Kedi pankreatitisinin aşamaları: Kediniz tamamen normal bir pankreasa sahip olabilir, ancak daha sonra görünürde bir neden olmaksızın ani, çok akut ve çok şiddetli bir hastalık vakası geliştirebilir. Ve kedi bu akut atak sonucunda ölebilir ya da düzelebilir ve pankreasında bir daha asla sorun yaşamayabilir. Ancak sıklıkla olan, kedinin akut ataktan kurtulması ve ardından kronik pankreatitis geliştirmesidir. Hayvan, zaman içinde aralıklı olarak küçük hastalık nöbetleri geçirme eğiliminde olacaktır. Her olayda, daha az yangı olacak, ancak pankreas dokusunda kademeli olarak hasar olacak ve bu da sonunda organın işlevini yerine getirme kabiliyetine zarar verecektir.
Teşhis ve Tedavi
Kedi pankreatiti ile ilişkili klinik belirtiler (iştahsızlık, uyuşukluk) çok spesifik değildir. Standart tanı prosedürü, hayvanın tıbbi geçmişini, kapsamlı bir fiziksel muayeneyi, kan sayımı ve ultrasonu içerecektir. Pankreas anormalliklerinde, röntgen tanıda yardımcı olmayabilir çünkü normalde de yeterli ölçüde seçilemez. Bununla birlikte, bazen pankreatitise benzer semptomlara sahip olabilen bağırsak tıkanıklığı gibi diğer bozuklukları ayırt etmek için yararlıdırlar. Kesin bir tanı koymanın tek yolu biyopsidir ancak bu uygulama hastanın durumundan dolayı zor olabilir.

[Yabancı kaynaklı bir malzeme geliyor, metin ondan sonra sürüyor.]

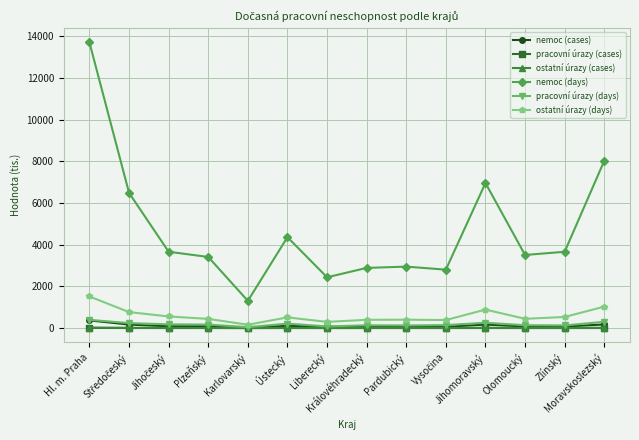

True or false: ostatní úrazy (days) has more than 2 points higher than both neighbors.

True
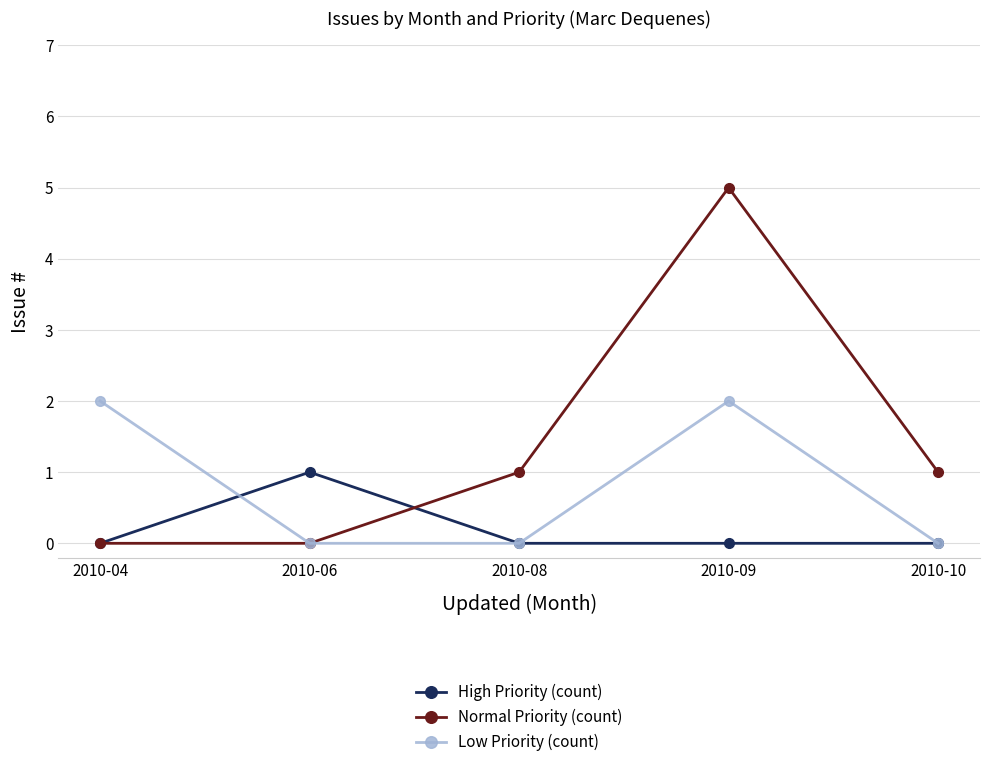

List the series in order of their overall mean, lowest first.

High Priority (count), Low Priority (count), Normal Priority (count)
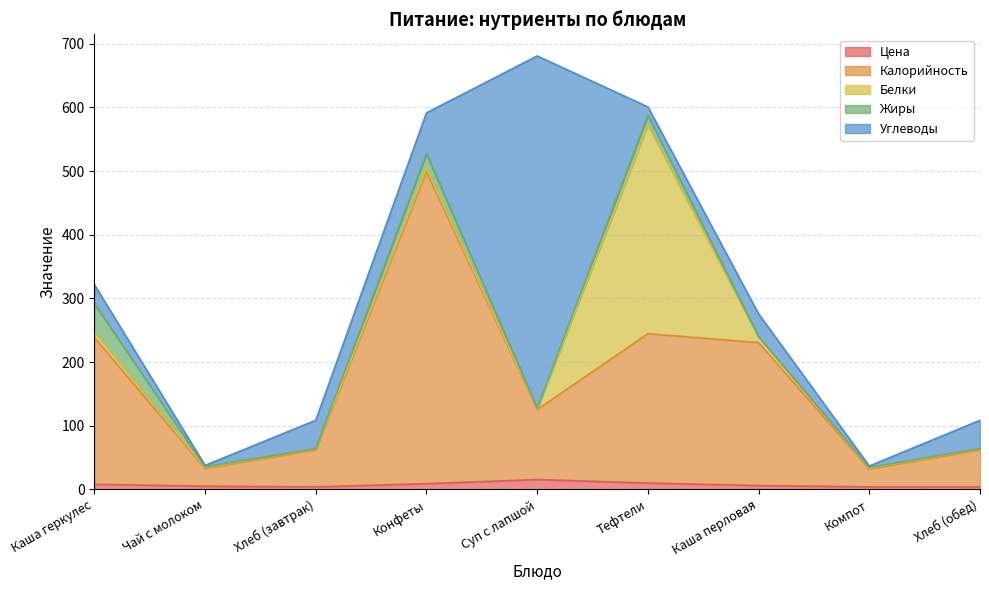

Is the value of Белки at Хлеб (обед) greater than the value of Жиры at Конфеты?

No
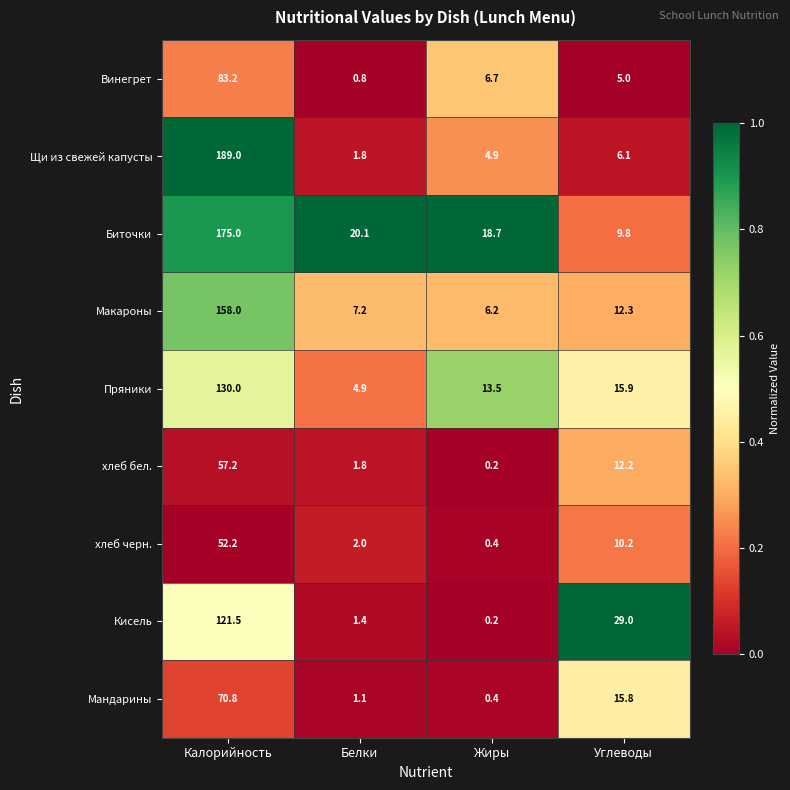

What is the minimum value for Пряники?

4.9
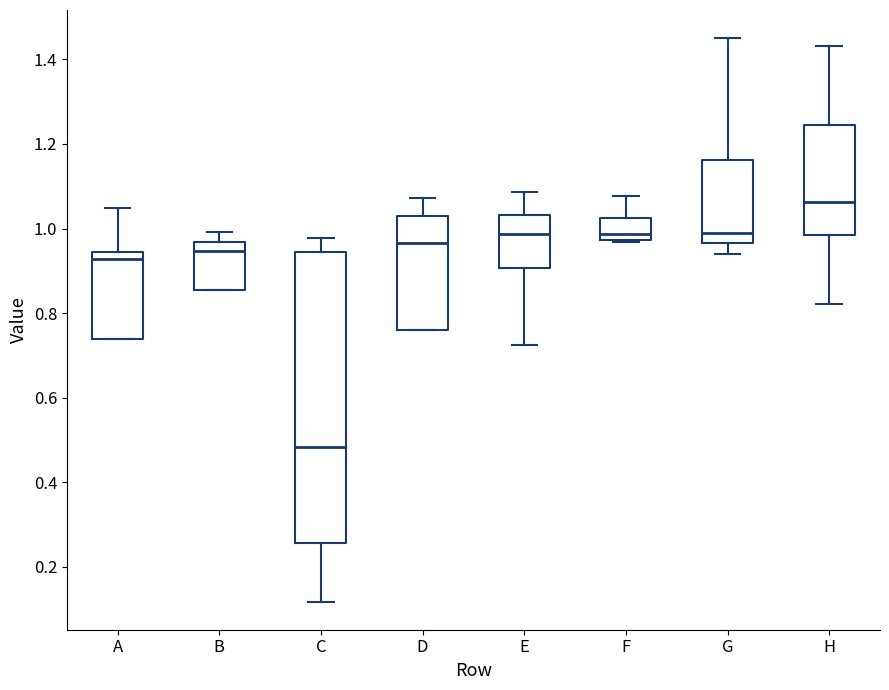

Which box is the tallest, from its lower edge to its upper edge?

C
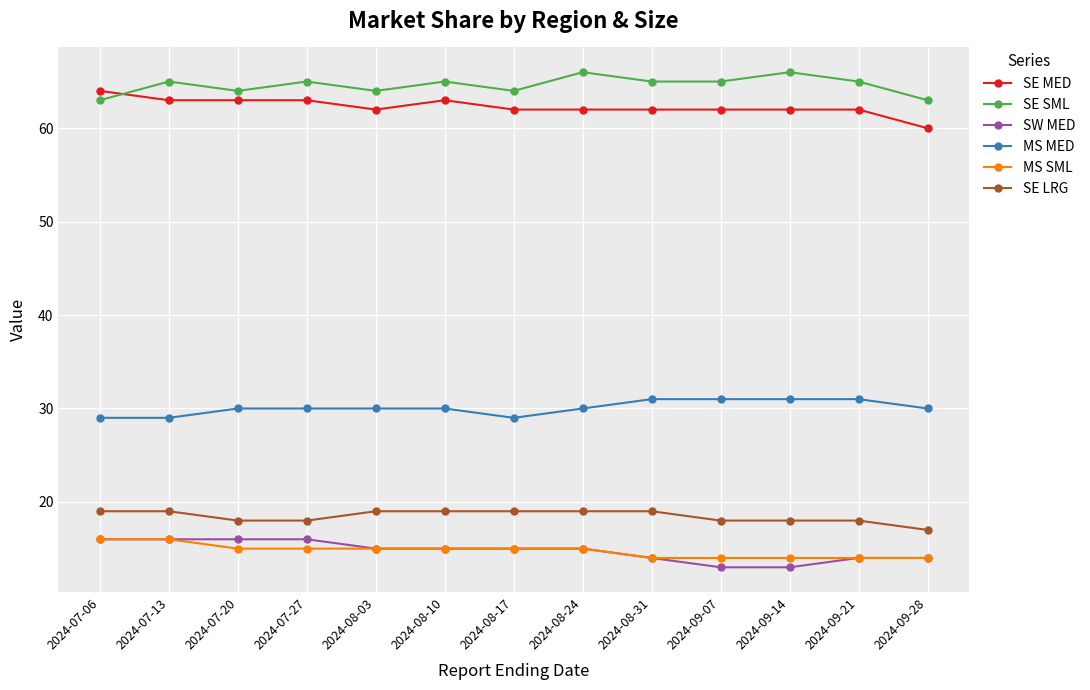

At which label does SE MED reach its peak?

2024-07-06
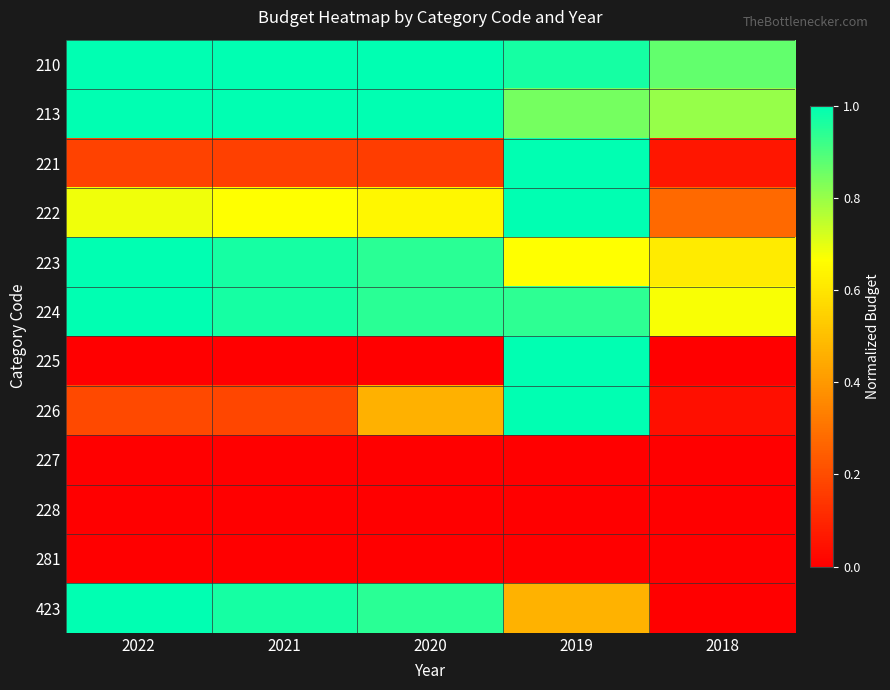

What is the maximum value shown in the chart?

1.0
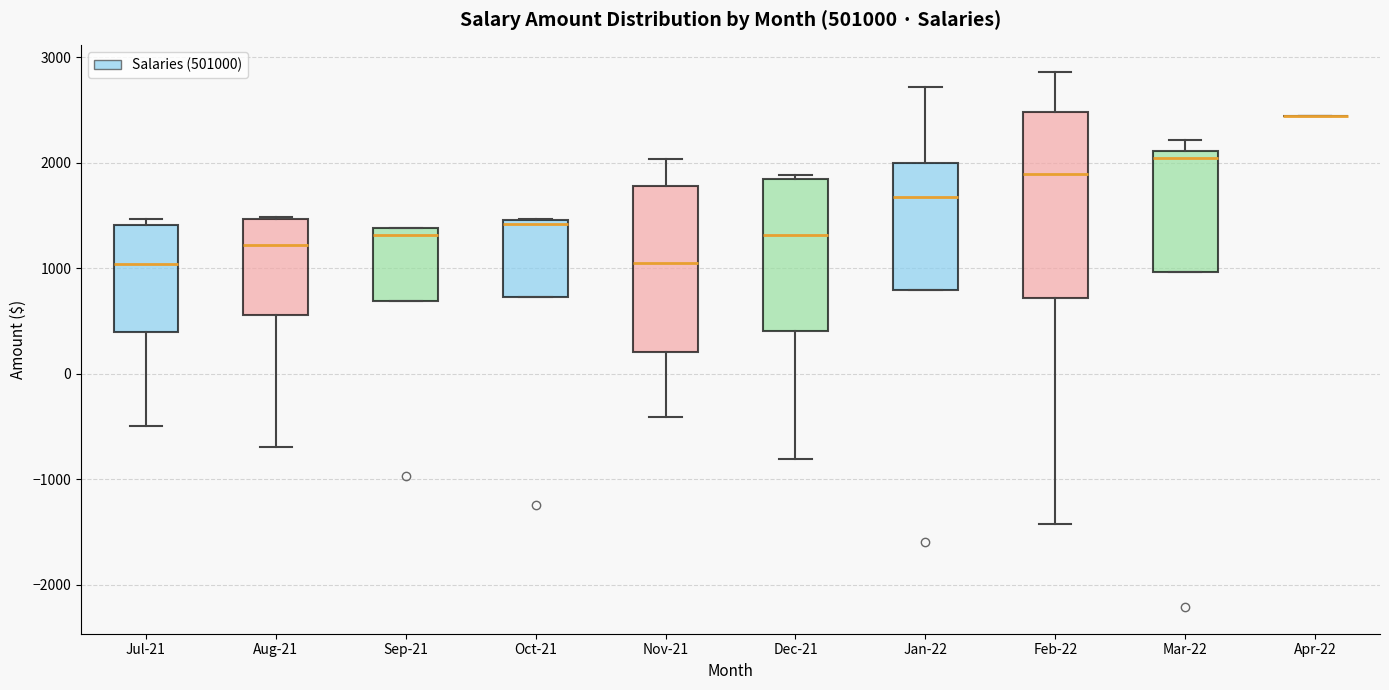

Where is the upper edge of the box for Jan-22 on the y-axis? The values are not printed on the chart, so give them approximately, as read against the axis.

2000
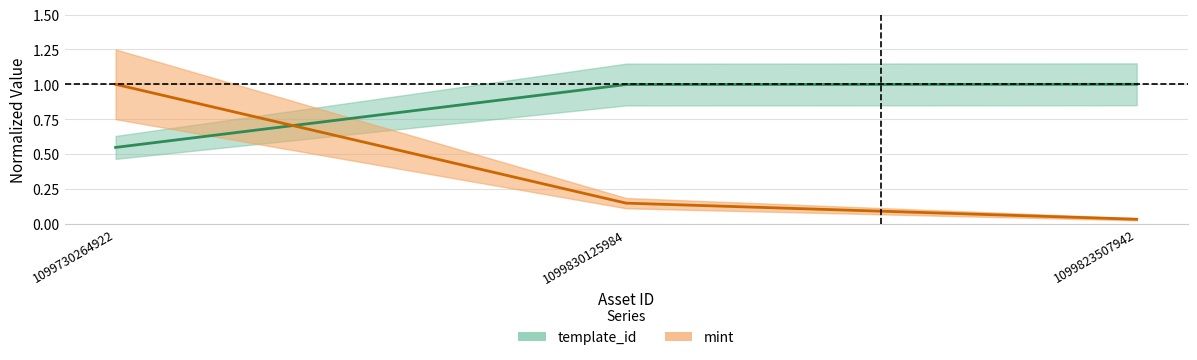

Rank the series by their average value, from highest to lowest.

template_id center, mint center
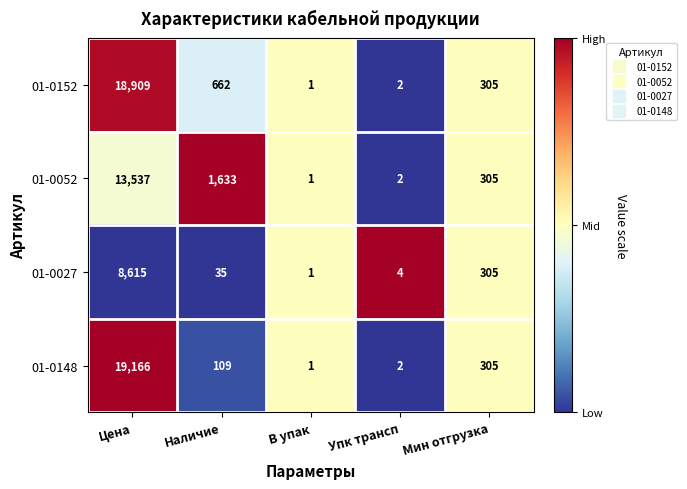

True or false: 01-0027 has a value of 2425 at Цена.

False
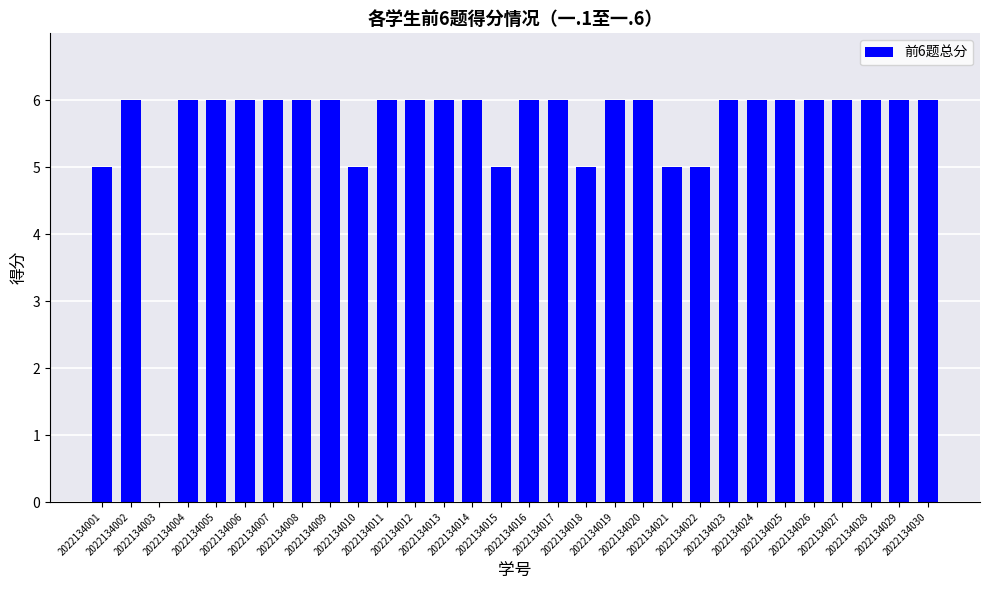

Is it true that the value at 2022134019 is 10?

False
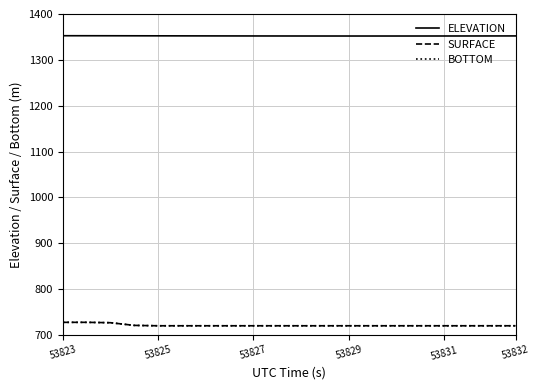

True or false: BOTTOM and SURFACE intersect in this chart.

False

Kedi pankreatitis için tekdüze etkili bir tedavi henüz geliştirilmemiş olsa da etkilenen kedi tipik olarak destekleyici tedavi devam ederken birkaç gün hastanede yatırılabilir. Bu tedavi, hastanın yeterli beslendiğinden emin olmak için, doğrudan midesine bir tüp yoluyla beslenmesini gerektirecektir. Bu, hayvanın iştahı açılana kadar devam ettirilmelidir.
Pankreatitiste prognoz kötüdür ve ölümle sonuçlanabilir. Ayrıca hastanın iyi bir bakıma ihtiyacı vardır bu yüzden hasta sahibi için çok maliyetli olabilir.